▸ **Task to complete**
Echo the lines from the one containing "Where does the Рударство" through the one containing "Вредност извоза", both included.

▸ **Data for analysis**
- Opening Delimiter -

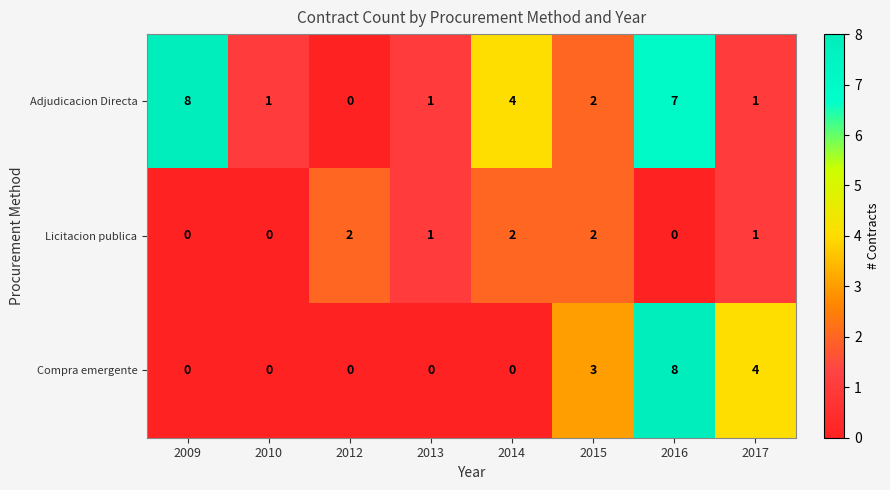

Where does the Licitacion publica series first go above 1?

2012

- Closing Delimiter -
- Opening Delimiter -

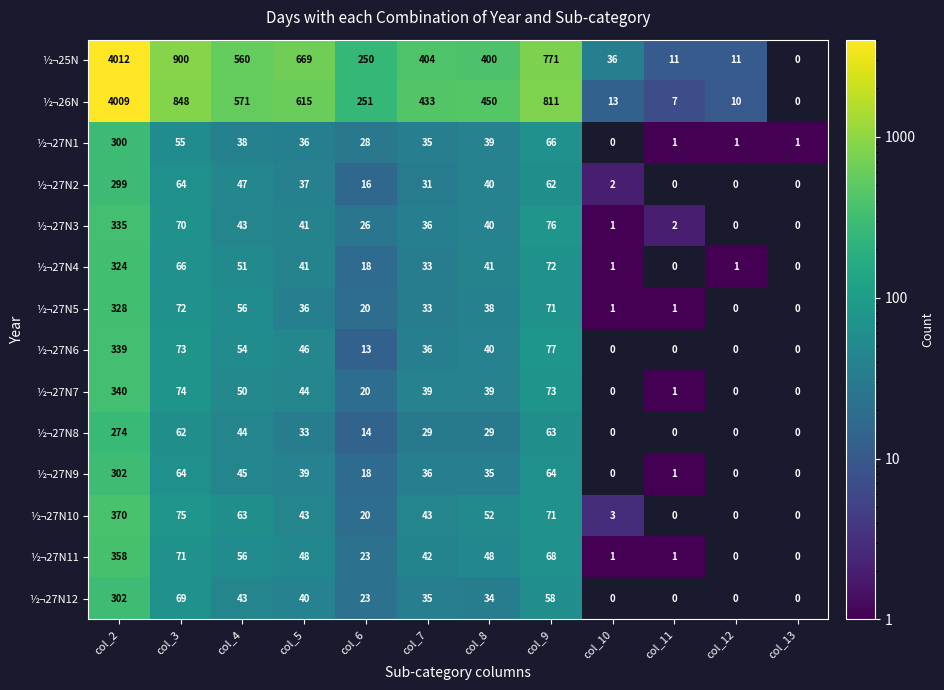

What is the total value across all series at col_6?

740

- Closing Delimiter -
- Opening Delimiter -

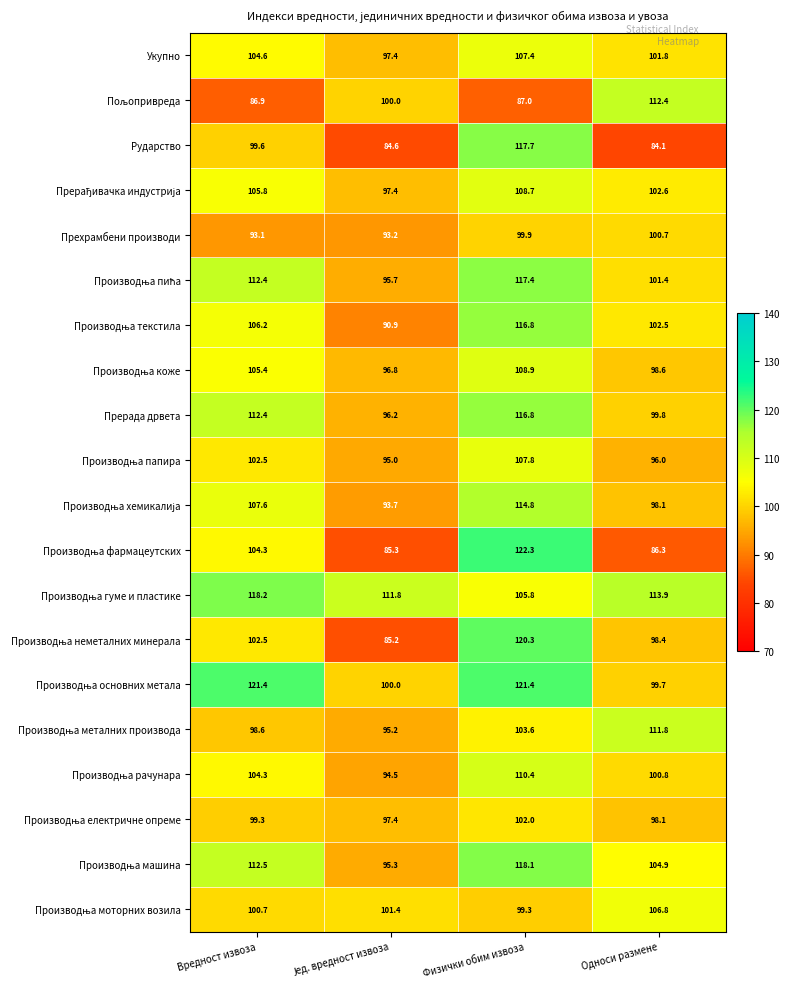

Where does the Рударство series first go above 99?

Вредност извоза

- Closing Delimiter -

▸ **Solution for this exercise**
Where does the Рударство series first go above 99?

Вредност извоза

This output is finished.